■ Page excerpt:
In addition, Huxley’s formalism leads to the calculation of the probability of the different attachment and detachment steps that the NMMII molecule undergoes during the cycle.

In our laboratory, we have developed the formalism of statistical mechanics using the grand canonical ensemble for the calculation of many thermodynamic factors, including the statistical entropy characterizing the dispersion of energy, internal energy, chemical affinity, the thermodynamic flow (TFL), the thermodynamic force (TFO) and the rate of entropy production (diS/dt) which is the product of TFL and TFO [58]. Open living contractile systems exchange energy and matter with the environment. In statistical mechanics, the canonical complex can be applied to complex open systems such as contractile muscle tissues. Combining statistical mechanics and the A. Huxley formalism provides a powerful tool to show the link between the chemo-mechanical properties of molecular motors CB and thermodynamic characteristics. This has led us to observe that striated and smooth muscles behave near equilibrium. This means that the chemical affinity is ≪ RT (R: gas constant, T: Kelvin temperature). Moreover, open contractile systems behave in a linear regime. This means that TFL varies linearly with TFO. In the linear regime, in which the phenomenological Onsager laws are observed [59, 60], an open system can approach a linear regime [58]. Thus, the entropy production rate diS/dt can achieve a minimum level. This characterizes the stability criterion of a stationary regime. The irreversibility of chemical processes can be quantified by diS/dt. First, we determine the CB molecular properties and the probability of the different steps of the CB cycle by using the A.F. Huxley equations. Secondly, we can apply statistical mechanics to various muscles and establish that muscles behave near equilibrium and in a stationary linear regime [57, 59].

Besides muscular systems, other tissues also present contractile behavior. In a similar manner to that observed in muscle tissues, placental stem villi can contract after potassium chloride stimulation or after application of an electric field [61, 62]. We have found that the Frank-Starling phenomenon is also present in stem villi of human placenta [46]. The ultrastructure of human placental stem villi seems to be relatively highly organized and this suggests a possible sliding of actin filaments along myosin filaments as reported in both striated and smooth muscles. The hyperbolic tension-velocity relationship is also observed in human placental stem villi [45]. This makes it possible to determine their molecular characteristics and thermodynamic properties [48]. The fundamental difference between the muscles and placenta is the dramatically low shortening velocity of the placenta compared to that of muscles. This means that placental stem villi develop a very low tension compared to that of muscles. In addition, the kinetics of NMMIIA and the NMMIIA maximum ATPase activity are much lower in human placenta than those observed in muscles [57]. Importantly, the unitary forces generated by one CB interaction and the thermodynamic CB efficiency are of the same order of magnitude in both muscles and non-contractile stem villi of the placenta.

■ Set of tasks:
(A) From the passage on contractile systems, quote the part that opens with the words containing "In addition, Huxley’s" and closes with "during the cycle.".
(B) Answer these about the passage on contractile systems:
(i) The rate of entropy production is the product of which two quantities?
(ii) After what two kinds of stimulation can placental stem villi contract?
(iii) Which two properties are of the same order of magnitude in muscles and in placental stem villi?

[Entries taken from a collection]
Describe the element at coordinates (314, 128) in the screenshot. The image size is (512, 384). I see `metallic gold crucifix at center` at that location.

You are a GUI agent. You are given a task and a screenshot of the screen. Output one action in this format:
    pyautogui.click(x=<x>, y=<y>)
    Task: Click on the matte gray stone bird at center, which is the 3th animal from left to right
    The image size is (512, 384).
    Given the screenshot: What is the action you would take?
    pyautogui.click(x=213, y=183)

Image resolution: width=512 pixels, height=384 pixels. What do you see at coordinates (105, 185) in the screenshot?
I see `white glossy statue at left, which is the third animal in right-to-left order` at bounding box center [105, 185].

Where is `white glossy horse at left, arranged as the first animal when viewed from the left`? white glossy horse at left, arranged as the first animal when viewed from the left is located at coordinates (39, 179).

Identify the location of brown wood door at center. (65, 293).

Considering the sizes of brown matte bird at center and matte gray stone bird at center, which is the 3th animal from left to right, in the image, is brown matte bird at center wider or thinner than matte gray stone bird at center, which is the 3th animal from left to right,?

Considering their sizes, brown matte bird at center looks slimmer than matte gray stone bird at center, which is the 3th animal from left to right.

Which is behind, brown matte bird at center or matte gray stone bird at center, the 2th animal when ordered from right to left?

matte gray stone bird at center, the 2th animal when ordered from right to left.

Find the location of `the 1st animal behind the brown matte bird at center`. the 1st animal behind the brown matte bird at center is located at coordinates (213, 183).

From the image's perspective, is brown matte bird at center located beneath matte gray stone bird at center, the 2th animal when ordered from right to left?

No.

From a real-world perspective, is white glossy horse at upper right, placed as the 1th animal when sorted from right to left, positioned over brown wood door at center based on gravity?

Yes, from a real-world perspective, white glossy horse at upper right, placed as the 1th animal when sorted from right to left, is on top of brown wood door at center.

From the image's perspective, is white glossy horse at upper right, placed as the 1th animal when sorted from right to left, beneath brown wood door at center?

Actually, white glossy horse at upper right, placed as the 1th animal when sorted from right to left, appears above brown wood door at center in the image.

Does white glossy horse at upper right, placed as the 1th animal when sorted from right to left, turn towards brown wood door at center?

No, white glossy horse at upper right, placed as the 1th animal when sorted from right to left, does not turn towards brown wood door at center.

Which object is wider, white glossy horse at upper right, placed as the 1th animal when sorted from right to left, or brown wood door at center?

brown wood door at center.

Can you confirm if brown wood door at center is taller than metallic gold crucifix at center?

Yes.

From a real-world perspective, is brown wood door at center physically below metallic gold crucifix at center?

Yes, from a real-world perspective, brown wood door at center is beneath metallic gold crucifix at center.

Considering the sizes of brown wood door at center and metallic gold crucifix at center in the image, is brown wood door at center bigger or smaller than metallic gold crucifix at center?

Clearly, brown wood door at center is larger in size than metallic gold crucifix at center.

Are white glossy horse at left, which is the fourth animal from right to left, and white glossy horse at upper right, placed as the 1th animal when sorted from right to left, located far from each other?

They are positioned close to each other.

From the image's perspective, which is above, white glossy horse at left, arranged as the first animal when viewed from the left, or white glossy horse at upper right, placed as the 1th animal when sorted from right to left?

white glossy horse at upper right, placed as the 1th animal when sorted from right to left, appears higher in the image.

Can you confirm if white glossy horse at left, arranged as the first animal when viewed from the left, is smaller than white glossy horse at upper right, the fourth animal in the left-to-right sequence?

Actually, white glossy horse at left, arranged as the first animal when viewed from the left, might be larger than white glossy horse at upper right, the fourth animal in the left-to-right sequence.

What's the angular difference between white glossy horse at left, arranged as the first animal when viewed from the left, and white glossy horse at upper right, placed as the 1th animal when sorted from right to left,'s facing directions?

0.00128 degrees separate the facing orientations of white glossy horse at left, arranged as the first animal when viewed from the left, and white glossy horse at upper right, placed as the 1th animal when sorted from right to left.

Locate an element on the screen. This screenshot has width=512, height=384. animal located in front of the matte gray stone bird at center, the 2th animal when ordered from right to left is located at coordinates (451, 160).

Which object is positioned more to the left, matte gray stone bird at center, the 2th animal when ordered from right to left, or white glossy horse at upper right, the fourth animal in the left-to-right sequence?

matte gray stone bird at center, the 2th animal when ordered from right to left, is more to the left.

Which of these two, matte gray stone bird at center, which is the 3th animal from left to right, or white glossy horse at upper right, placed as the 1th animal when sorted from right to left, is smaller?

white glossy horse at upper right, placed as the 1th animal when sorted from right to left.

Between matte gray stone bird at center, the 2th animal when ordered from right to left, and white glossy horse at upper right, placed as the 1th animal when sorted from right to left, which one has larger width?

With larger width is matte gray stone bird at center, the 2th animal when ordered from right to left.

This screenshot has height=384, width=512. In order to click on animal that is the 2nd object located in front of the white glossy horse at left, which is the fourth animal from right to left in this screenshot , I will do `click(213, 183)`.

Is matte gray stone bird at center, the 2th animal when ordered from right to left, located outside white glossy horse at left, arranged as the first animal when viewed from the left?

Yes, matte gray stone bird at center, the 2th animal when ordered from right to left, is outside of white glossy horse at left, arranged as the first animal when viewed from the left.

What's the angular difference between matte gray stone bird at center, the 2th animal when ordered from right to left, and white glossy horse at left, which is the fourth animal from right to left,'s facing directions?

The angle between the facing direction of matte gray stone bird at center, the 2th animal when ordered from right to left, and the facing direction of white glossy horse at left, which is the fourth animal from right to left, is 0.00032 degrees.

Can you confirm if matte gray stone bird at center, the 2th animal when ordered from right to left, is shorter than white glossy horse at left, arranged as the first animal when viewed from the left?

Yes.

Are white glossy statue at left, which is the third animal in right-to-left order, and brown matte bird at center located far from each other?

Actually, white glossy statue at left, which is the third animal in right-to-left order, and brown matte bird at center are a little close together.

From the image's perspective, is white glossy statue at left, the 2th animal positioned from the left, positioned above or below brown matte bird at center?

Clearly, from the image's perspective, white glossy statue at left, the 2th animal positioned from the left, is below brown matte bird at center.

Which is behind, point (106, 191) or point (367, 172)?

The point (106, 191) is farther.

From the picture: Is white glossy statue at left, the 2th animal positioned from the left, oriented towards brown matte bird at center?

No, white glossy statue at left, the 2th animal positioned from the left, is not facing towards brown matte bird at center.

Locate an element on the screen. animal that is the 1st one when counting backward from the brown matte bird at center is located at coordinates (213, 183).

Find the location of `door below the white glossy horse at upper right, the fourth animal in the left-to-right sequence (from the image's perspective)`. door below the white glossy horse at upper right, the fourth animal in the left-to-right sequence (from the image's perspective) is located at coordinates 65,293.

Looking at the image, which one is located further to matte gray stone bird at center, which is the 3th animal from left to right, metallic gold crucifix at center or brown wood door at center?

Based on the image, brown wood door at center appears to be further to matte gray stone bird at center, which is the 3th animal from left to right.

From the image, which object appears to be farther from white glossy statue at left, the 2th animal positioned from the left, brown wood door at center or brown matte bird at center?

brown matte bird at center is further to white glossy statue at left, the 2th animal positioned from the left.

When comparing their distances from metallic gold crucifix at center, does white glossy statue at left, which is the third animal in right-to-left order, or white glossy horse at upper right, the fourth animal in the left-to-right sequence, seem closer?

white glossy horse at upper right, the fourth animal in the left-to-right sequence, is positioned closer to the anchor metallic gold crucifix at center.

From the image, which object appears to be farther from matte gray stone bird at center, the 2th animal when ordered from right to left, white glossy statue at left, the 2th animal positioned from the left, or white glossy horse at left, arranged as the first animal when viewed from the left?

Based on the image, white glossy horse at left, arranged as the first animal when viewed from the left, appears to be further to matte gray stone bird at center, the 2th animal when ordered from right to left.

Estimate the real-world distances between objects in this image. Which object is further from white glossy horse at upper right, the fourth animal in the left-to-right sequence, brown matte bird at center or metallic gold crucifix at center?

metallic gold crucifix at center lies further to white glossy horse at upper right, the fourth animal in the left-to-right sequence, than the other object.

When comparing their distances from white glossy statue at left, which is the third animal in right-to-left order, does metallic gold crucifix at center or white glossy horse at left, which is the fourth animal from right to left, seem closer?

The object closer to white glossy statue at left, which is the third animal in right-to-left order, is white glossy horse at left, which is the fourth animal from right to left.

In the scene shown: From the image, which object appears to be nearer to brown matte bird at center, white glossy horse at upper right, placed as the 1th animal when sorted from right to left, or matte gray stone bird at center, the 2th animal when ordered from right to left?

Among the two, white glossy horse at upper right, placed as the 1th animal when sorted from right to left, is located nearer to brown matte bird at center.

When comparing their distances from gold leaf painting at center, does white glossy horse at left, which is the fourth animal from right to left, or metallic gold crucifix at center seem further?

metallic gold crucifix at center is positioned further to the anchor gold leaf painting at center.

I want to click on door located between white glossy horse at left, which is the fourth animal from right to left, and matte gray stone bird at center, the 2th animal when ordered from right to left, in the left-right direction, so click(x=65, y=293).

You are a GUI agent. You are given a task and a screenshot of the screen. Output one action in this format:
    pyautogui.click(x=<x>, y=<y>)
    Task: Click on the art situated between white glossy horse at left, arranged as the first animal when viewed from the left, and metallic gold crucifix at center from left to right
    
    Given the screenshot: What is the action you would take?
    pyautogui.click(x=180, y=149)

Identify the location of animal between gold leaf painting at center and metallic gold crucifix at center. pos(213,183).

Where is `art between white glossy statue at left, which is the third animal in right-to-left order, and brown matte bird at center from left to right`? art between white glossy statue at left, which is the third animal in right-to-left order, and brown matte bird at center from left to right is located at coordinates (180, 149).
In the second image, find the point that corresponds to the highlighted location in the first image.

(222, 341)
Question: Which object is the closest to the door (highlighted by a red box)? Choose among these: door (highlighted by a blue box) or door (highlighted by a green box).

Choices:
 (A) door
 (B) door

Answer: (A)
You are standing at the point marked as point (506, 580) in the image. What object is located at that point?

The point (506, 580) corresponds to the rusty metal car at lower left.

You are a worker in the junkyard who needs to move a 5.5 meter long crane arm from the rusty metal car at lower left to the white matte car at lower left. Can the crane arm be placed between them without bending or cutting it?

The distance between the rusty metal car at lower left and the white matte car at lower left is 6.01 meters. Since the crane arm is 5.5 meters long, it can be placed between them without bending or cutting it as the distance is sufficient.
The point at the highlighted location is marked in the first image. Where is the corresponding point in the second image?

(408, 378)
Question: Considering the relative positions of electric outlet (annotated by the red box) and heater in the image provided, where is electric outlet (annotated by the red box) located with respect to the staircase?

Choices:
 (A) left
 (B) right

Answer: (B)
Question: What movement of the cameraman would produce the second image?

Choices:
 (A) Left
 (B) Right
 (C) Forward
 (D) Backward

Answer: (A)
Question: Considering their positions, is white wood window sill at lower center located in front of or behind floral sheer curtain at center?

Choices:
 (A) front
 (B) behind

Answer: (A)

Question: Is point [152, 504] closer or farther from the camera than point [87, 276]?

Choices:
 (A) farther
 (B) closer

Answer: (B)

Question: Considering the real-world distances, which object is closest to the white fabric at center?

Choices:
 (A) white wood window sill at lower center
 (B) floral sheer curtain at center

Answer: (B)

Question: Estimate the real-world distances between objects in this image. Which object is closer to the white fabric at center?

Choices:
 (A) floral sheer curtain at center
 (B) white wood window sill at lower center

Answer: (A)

■ Results of the tasks:
(A)
In addition, Huxley’s formalism leads to the calculation of the probability of the different attachment and detachment steps that the NMMII molecule undergoes during the cycle.

(B)
(i) The thermodynamic flow (TFL) and the thermodynamic force (TFO).
(ii) Potassium chloride stimulation and application of an electric field.
(iii) The unitary forces generated by one CB interaction and the thermodynamic CB efficiency.